----- Given text -----
Juanita Smit, Senior Specialist & Supervisory Framework at Financial Section Conduct Authority (FSCA) in South Africa, was invited to share her experience at Cerise+SPTF's 2024 Annual Meeting. The discussions with Juanita explored how to track and utilize outcomes data to strengthen regulations for responsible and inclusive finance.
We've asked 5 questions on the value of outcomes data for regulators. Juanita has shared valuable insights on the role of regulators.
Below you can watch the video and read the summary transcript of the discussion.
Question 1: Why, as a regulator, do you want to collect outcome data on customers, and what's the entry point for you on this journey?
For FSCA, the first point is to meet our mandate in South Africa. Our mandate has different strategic objectives, but the first one is ensuring fair outcomes for customers. Outcome data helps us measure and test whether fair outcomes are being achieved for customers. It also contributes to financial stability in the industry.
You can talk the talk, but data helps us see if companies are truly walking the walk. Everyone claims to be customer-centric, but data does not lie. The data helps us determine if outcomes are fair and, if not, why not. This allows us to engage with entities, identify gaps in understanding, and ensure fair treatment early on.
Outcome data also helps us detect harmful products, identify potential customer education gaps, and determine whether interventions are needed at an industry level or for specific target markets.
In our discussions with entities—including FSPs, banks, and pension funds—the data serves as a concrete foundation. Instead of vague discussions, we can show specific data insights and explain why we reach certain conclusions. This has proven beneficial for entities as well.
----- Available data -----
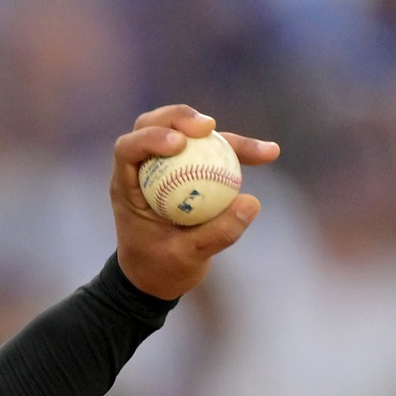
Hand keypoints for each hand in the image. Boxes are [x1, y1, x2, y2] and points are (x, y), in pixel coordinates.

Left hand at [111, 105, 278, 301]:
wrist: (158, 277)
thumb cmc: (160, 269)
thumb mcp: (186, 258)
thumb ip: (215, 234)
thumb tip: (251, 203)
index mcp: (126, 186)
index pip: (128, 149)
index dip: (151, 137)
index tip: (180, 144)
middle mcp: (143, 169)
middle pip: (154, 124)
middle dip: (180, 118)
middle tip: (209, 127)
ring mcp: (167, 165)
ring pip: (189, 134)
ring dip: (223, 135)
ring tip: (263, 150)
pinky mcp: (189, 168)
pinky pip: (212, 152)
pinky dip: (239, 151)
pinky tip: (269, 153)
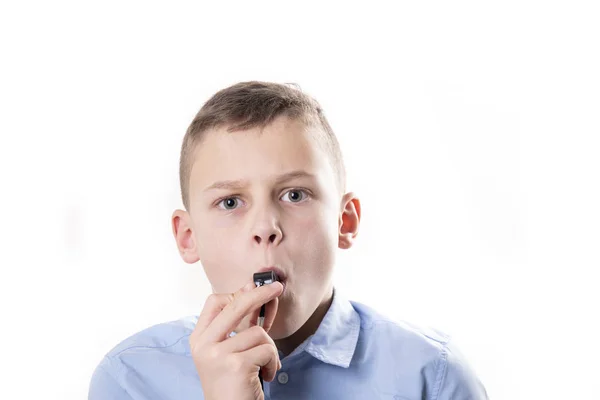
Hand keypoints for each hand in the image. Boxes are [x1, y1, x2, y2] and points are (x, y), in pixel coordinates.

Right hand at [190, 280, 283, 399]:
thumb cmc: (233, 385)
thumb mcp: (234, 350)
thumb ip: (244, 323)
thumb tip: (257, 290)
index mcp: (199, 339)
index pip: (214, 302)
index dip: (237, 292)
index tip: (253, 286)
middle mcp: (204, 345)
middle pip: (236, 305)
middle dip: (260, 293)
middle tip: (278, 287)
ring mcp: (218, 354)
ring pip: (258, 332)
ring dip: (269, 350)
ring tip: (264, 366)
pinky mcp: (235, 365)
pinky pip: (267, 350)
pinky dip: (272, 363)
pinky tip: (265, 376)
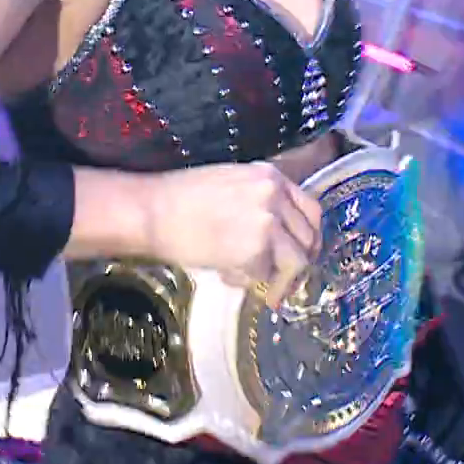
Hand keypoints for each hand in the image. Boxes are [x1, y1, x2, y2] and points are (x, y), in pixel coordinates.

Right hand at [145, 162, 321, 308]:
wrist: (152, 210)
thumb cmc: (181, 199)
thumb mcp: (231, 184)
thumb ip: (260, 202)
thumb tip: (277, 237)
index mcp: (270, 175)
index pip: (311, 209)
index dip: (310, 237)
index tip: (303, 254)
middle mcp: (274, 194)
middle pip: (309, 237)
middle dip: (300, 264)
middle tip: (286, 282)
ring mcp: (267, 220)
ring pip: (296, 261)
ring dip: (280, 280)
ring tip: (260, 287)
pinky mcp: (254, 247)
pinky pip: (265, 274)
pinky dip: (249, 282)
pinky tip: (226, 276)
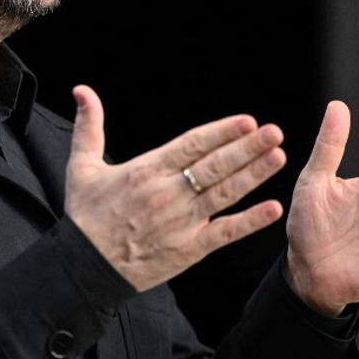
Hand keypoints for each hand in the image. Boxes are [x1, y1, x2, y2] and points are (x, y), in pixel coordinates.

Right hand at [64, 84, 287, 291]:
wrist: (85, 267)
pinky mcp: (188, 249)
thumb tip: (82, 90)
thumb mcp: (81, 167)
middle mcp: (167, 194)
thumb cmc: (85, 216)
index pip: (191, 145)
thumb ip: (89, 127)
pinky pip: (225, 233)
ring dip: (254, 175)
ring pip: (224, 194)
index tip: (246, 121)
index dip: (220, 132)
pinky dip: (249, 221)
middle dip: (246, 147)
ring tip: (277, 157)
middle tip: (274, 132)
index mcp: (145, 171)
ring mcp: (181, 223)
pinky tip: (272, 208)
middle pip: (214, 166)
-----
----- Available data -----
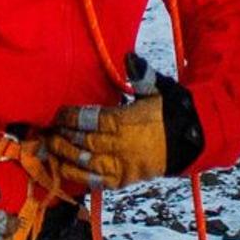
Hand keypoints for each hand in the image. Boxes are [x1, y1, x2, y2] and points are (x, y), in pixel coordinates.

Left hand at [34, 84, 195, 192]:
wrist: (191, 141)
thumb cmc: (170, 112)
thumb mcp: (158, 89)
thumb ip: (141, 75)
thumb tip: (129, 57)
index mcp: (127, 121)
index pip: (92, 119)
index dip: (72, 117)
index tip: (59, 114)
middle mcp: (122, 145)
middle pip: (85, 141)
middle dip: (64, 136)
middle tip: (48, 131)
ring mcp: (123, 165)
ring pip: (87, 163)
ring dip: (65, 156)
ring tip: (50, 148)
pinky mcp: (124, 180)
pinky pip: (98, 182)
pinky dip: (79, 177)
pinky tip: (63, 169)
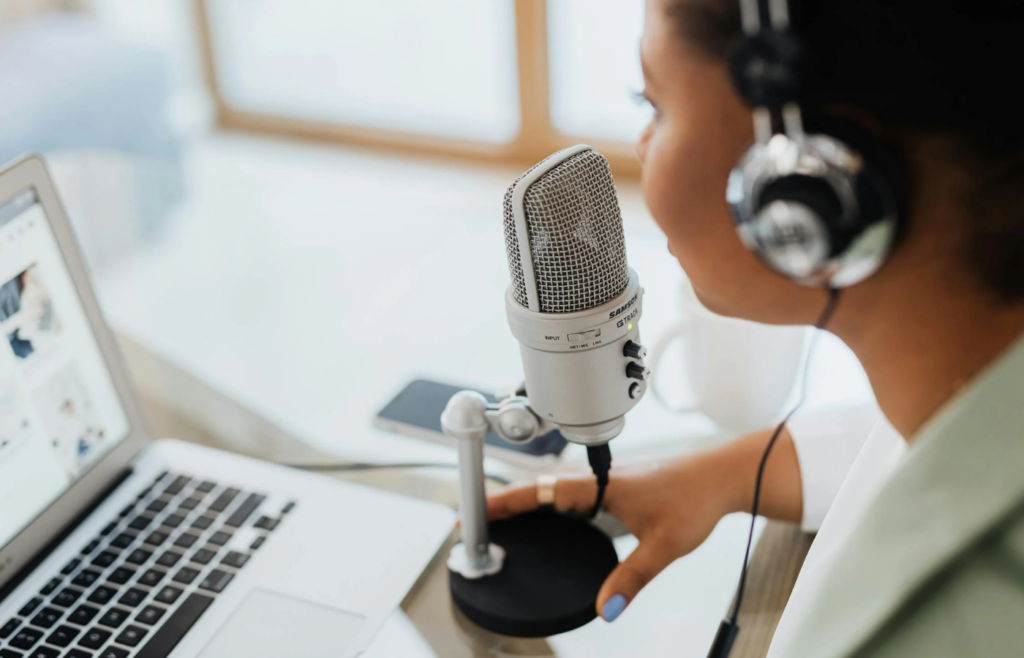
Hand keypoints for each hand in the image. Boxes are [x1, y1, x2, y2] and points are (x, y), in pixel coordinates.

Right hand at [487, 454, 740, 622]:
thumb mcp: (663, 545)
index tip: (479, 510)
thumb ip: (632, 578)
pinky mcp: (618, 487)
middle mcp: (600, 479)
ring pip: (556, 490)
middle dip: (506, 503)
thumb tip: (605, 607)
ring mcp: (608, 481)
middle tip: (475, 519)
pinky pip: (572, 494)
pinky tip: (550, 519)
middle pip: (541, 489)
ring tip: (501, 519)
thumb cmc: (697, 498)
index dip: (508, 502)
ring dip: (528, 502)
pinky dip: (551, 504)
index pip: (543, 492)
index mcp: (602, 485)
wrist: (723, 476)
-----
Retype the passage of the text on outcomes data for regulators between "For FSCA, the" and "treatment early on.", inclusive. The records play no part in what comes next.

= Result for this task =
For FSCA, the first point is to meet our mandate in South Africa. Our mandate has different strategic objectives, but the first one is ensuring fair outcomes for customers. Outcome data helps us measure and test whether fair outcomes are being achieved for customers. It also contributes to financial stability in the industry.
You can talk the talk, but data helps us see if companies are truly walking the walk. Everyone claims to be customer-centric, but data does not lie. The data helps us determine if outcomes are fair and, if not, why not. This allows us to engage with entities, identify gaps in understanding, and ensure fair treatment early on.